From the neural network Wikipedia page: > The signal each neuron outputs is calc...

PeterisP · 2024-05-11T22:20:19

In current neural networks the activation function usually is not sigmoid but something like ReLU ( y = 0 if x<0 else x ), and in any case the computation of activations is not meaningful part of total compute - for non-tiny networks, almost all the effort is spent on the the large matrix multiplications of the large layers before the activation function, and as the network size grows, they become even less relevant, as the amount of activation calculations grows linearly with layer size but the core computation grows superlinearly (n^2.8 perhaps?).

mcguire · 2024-05-12T00:58:20

Really?

It's literally been decades, but the last I learned about neural networks, a non-linear activation function was important for Turing completeness.

PeterisP · 2024-05-12T07:56:25

Yes, some non-linearity is important - not for Turing completeness, but because without it the consecutive layers effectively implement a single linear transformation of the same size and you're just doing useless computation.
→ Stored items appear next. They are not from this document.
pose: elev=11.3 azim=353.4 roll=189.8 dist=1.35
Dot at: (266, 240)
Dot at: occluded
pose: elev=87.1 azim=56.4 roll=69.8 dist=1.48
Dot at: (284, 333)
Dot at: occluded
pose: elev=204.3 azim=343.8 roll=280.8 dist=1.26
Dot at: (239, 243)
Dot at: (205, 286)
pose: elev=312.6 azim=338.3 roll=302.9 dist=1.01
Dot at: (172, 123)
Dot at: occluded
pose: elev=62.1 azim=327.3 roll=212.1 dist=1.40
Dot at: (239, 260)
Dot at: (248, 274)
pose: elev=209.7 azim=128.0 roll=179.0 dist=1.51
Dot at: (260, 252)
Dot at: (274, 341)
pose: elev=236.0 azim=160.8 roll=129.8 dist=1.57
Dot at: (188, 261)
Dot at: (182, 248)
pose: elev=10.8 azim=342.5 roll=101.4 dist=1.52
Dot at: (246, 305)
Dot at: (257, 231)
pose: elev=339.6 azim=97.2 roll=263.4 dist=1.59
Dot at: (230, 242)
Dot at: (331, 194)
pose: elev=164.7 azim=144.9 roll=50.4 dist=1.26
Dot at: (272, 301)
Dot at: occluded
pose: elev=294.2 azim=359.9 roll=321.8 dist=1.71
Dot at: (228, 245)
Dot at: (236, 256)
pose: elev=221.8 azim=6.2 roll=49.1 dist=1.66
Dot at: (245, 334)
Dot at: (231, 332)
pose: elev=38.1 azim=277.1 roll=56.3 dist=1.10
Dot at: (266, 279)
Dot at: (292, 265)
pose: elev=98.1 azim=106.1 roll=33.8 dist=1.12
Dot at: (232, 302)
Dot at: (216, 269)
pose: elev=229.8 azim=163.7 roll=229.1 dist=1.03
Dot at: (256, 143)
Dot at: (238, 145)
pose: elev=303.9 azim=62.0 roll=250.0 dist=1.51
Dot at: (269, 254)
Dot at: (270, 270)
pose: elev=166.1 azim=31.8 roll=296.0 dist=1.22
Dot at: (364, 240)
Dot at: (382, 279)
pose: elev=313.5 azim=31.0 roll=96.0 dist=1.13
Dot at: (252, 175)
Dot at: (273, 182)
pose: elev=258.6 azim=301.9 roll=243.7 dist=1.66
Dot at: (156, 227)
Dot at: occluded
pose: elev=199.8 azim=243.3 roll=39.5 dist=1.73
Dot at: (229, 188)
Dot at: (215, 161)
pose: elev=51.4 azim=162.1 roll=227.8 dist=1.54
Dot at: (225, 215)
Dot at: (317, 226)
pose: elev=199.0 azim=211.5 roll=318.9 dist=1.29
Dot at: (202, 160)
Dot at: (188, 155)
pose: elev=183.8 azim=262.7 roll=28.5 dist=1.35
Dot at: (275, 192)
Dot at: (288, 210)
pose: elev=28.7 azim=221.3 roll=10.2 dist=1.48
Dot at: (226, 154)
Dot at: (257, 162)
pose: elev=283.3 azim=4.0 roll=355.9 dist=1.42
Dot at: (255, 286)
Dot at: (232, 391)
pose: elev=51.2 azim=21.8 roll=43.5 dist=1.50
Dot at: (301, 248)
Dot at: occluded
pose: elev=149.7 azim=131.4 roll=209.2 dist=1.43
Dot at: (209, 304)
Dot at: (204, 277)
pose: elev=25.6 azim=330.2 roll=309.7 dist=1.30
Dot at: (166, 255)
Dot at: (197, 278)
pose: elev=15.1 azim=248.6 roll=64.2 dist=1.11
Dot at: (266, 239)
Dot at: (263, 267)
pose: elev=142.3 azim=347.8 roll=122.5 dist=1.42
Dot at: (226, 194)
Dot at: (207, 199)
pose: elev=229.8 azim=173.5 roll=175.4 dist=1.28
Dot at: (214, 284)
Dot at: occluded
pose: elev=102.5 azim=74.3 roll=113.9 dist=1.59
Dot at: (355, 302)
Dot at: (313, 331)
However, the "decision point" of the ReLU (and it's everywhere-differentiable friends like leaky ReLU or ELU) provides a sufficient non-linearity - in essence, just as a sigmoid effectively results in a yes/no chooser with some stuff in the middle for training purposes, so does the ReLU "elbow point".

Sigmoid has a problem of 'vanishing gradients' in deep networks, as the sigmoid gradients of 0 - 0.25 in standard backpropagation means that a 'far away' layer will have tiny, useless gradients if there's a hundred sigmoid layers in between.

jszymborski · 2024-05-12T03:39:56

ReLU are indeed non-linear, despite the confusing name.

The nonlinearity (plus at least two layers) are required to solve nonlinear problems (like the famous XOR example).

kragen · 2024-05-12T02:01:00

neural networks aren't turing complete (they're circuits, not state machines) and relu is not just nonlinear but in fact not even differentiable at zero

KeplerBoy · 2024-05-11T19:53:39

Most activations functions are based on exponential functions.

I don't immediately see how cordic would help you calculate e^(x) unless x is complex valued (which it is usually not).

adgjlsfhk1 · 2024-05-11T20:10:07

see section B of https://eprints.soton.ac.uk/267873/1/tcas1_cordic_review.pdf. Generalized cordic can compute hyperbolic trig functions which gives you exponentials. That said, it's still not useful for ML because it's pretty hard to beat polynomials and tables.

KeplerBoy · 2024-05-11T20:26:06

Interesting, thanks.

Dylan16807 · 2024-05-12T08:18:42

You just need a vague approximation. Even CORDIC is overkill.

clamp(x/2, -1, 1) is basically a sigmoid.